Is China ready for its own Cathie Wood?

Cathie Wood is a superstar. In just one year, her ARK Investment Management took in nearly $40 billion of new money, behind only Vanguard Group and BlackRock Inc’s iShares, each of which has hundreds of funds. Last year, the performance of her flagship ARK Innovation ETF, which holds next-generation tech frontiers such as Tesla Inc and Square Inc, was nothing but stellar.
You’d imagine China would be ripe for its own Cathie Wood. The nation’s infamous day traders are abandoning stocks for mutual funds. The demand is so strong that in January, a new fund seeking to raise 15 billion yuan ($1.9 billion) received a record 237 billion yuan in subscriptions instead. In addition, Wood’s investment philosophy — deep focus on disruptive innovations — is music to Chinese ears. In their world view, value investing is not about traditional accounting metrics like price-to-earnings ratios, but whether and how fast a small-cap can morph into a mega cap.

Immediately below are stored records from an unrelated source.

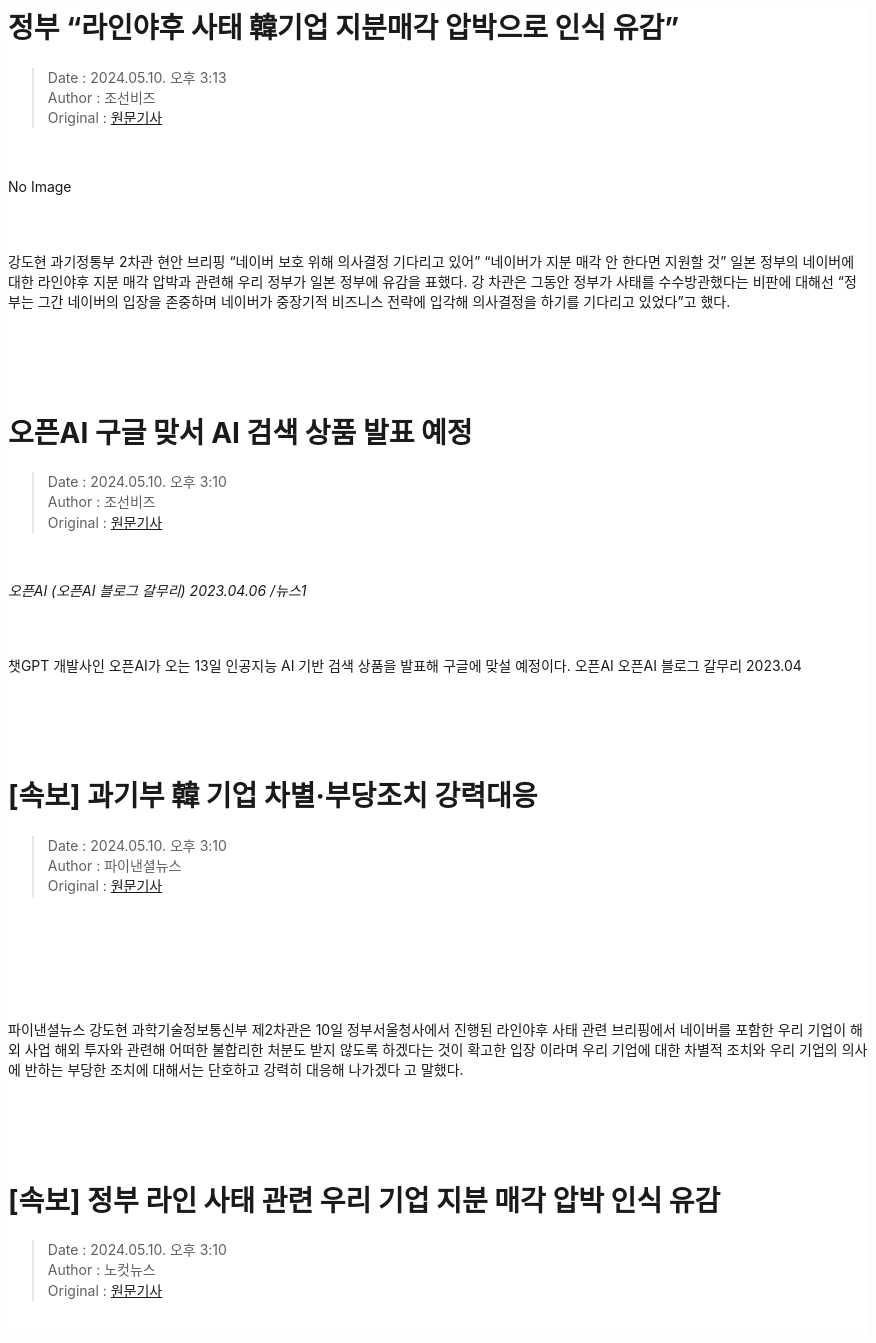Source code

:   
# 정부 “라인야후 사태 韓기업 지분매각 압박으로 인식 유감”  
  
> Date : 2024.05.10. 오후 3:13  
> Author : 조선비즈  
> Original : [원문기사](https://n.news.naver.com/mnews/article/366/0000991791?sid=105)  
<br/>  
  
No Image  
<br/><br/>  
  
강도현 과기정통부 2차관 현안 브리핑 “네이버 보호 위해 의사결정 기다리고 있어” “네이버가 지분 매각 안 한다면 지원할 것” 일본 정부의 네이버에 대한 라인야후 지분 매각 압박과 관련해 우리 정부가 일본 정부에 유감을 표했다.
강 차관은 그동안 정부가 사태를 수수방관했다는 비판에 대해선 “정부는 그간 네이버의 입장을 존중하며 네이버가 중장기적 비즈니스 전략에 입각해 의사결정을 하기를 기다리고 있었다”고 했다.  
<br/><br/><br/>  

  
# 오픈AI 구글 맞서 AI 검색 상품 발표 예정  
  
> Date : 2024.05.10. 오후 3:10  
> Author : 조선비즈  
> Original : [원문기사](https://n.news.naver.com/mnews/article/366/0000991790?sid=105)  
<br/>  
  
<img alt="오픈AI (오픈AI 블로그 갈무리) 2023.04.06 /뉴스1" class="_LAZY_LOADING _LAZY_LOADING_INIT_HIDE" src="https://imgnews.pstatic.net/image/366/2024/05/10/0000991790_001_20240510151008654.jpg?type=w647" id="img1" style="display: none;"></img><em class="img_desc">오픈AI (오픈AI 블로그 갈무리) 2023.04.06 /뉴스1</em>  
<br/><br/>  
  
챗GPT 개발사인 오픈AI가 오는 13일 인공지능 AI 기반 검색 상품을 발표해 구글에 맞설 예정이다. 오픈AI 오픈AI 블로그 갈무리 2023.04  
<br/><br/><br/>  

  
# [속보]  과기부 韓 기업 차별·부당조치 강력대응  
  
> Date : 2024.05.10. 오후 3:10  
> Author : 파이낸셜뉴스  
> Original : [원문기사](https://n.news.naver.com/mnews/article/014/0005183689?sid=105)  
<br/>  
  
<img alt="" class="_LAZY_LOADING _LAZY_LOADING_INIT_HIDE" src="https://imgnews.pstatic.net/image/014/2024/05/10/0005183689_001_20240510151003852.jpg?type=w647" id="img1" style="display: none;"></img>  
<br/><br/>  
  
파이낸셜뉴스 강도현 과학기술정보통신부 제2차관은 10일 정부서울청사에서 진행된 라인야후 사태 관련 브리핑에서 네이버를 포함한 우리 기업이 해외 사업 해외 투자와 관련해 어떠한 불합리한 처분도 받지 않도록 하겠다는 것이 확고한 입장 이라며 우리 기업에 대한 차별적 조치와 우리 기업의 의사에 반하는 부당한 조치에 대해서는 단호하고 강력히 대응해 나가겠다 고 말했다.  
<br/><br/><br/>  

  
# [속보] 정부 라인 사태 관련 우리 기업 지분 매각 압박 인식 유감  
  
> Date : 2024.05.10. 오후 3:10  
> Author : 노컷뉴스  
> Original : [원문기사](https://n.news.naver.com/mnews/article/079/0003893945?sid=105)  
<br/>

And yet China does not have its own Cathie Wood — of any gender. And it can’t. Not right now. That’s because its market players continue to behave like amateurs.
Let’s start with retail sentiment. Wood invests in a volatile space where macro factors, such as a sudden uptick in bond yields, can sink her stock choices. As her family of funds gets bigger, she needs her followers to have faith, to stay with her through good or bad — or at least not run for the exit so fast that fund outflows outpace her ability to sell shares to meet redemptions.
That kind of discipline is difficult in China. The attention span of retail investors often does not last longer than a few days. According to a recent mutual fund manager survey conducted by finance magazine Caixin, 30% of investors hold on to a fund for less than one month; 21% hang on for between one and three months.
Fortunately, Wood has not suffered that kind of faithlessness yet in the US. Her flagship ARK Innovation ETF saw a record $465 million outflow on February 23, data compiled by Bloomberg show. But that was relatively tame, considering the fund tumbled from a recent peak. With high-flying niche ETFs, money left more slowly than it came in, either due to inertia or investors buying on dip, according
to Bloomberg Intelligence analysts James Seyffart and Eric Balchunas. They cited the WisdomTree Japan Hedged Equity Fund as an example in this case.
State-owned CCTV understands the Chinese ethos quite well. In a late January editorial, its finance channel complained that domestic investors were chasing after momentum and bolting at any sign of a dip. They clamor for celebrity managers but shame them on social media as soon as fund performance falters. Many do not research a fund’s holdings, or its asset manager’s track record, it lamented.